[Opening Provided entries section]

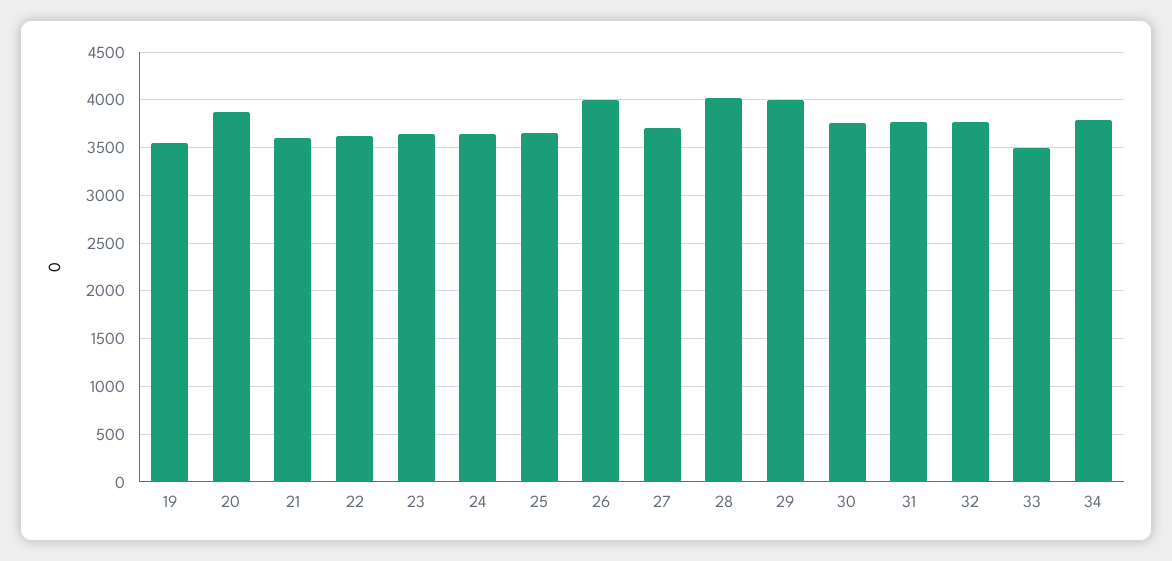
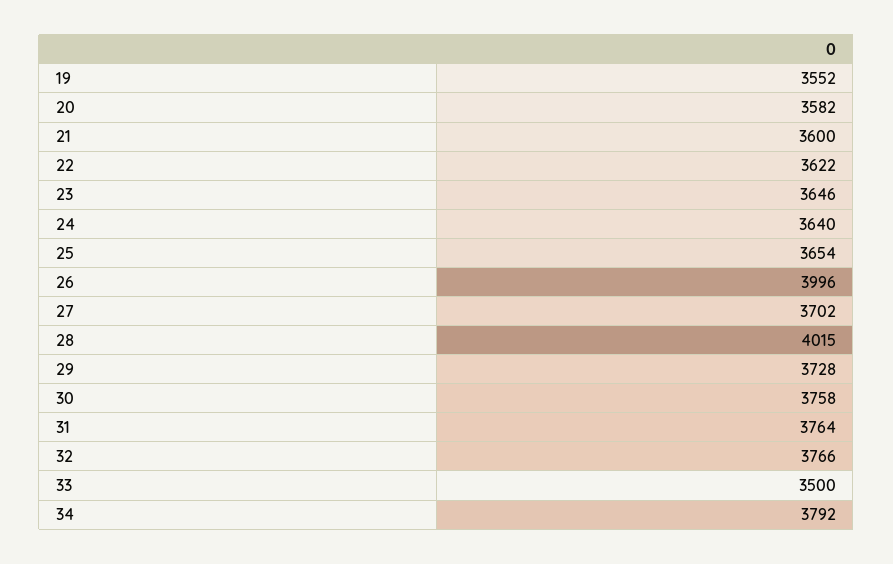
  {
    "19": 3552,
-   "20": 3900,
+   "20": 3582,
    "21": 3600,
    "22": 3622,
    "23": 3646,
    "24": 3640,
    "25": 3654,
    "26": 3996,
    "27": 3702,
    "28": 4015,
-   "29": 4000,
+   "29": 3728,
    "30": 3758,
    "31": 3764,
    "32": 3766,
    "33": 3500,
    "34": 3792
  }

[Closing Provided entries section]

— Task goal —
Retype all entries exactly, without the images.

— Exercise answer —
  {
    "19": 3552,
-   "20": 3900,
+   "20": 3582,
    "21": 3600,
    "22": 3622,
    "23": 3646,
    "24": 3640,
    "25": 3654,
    "26": 3996,
    "27": 3702,
    "28": 4015,
-   "29": 4000,
+   "29": 3728,
    "30": 3758,
    "31": 3764,
    "32": 3766,
    "33": 3500,
    "34": 3792
  }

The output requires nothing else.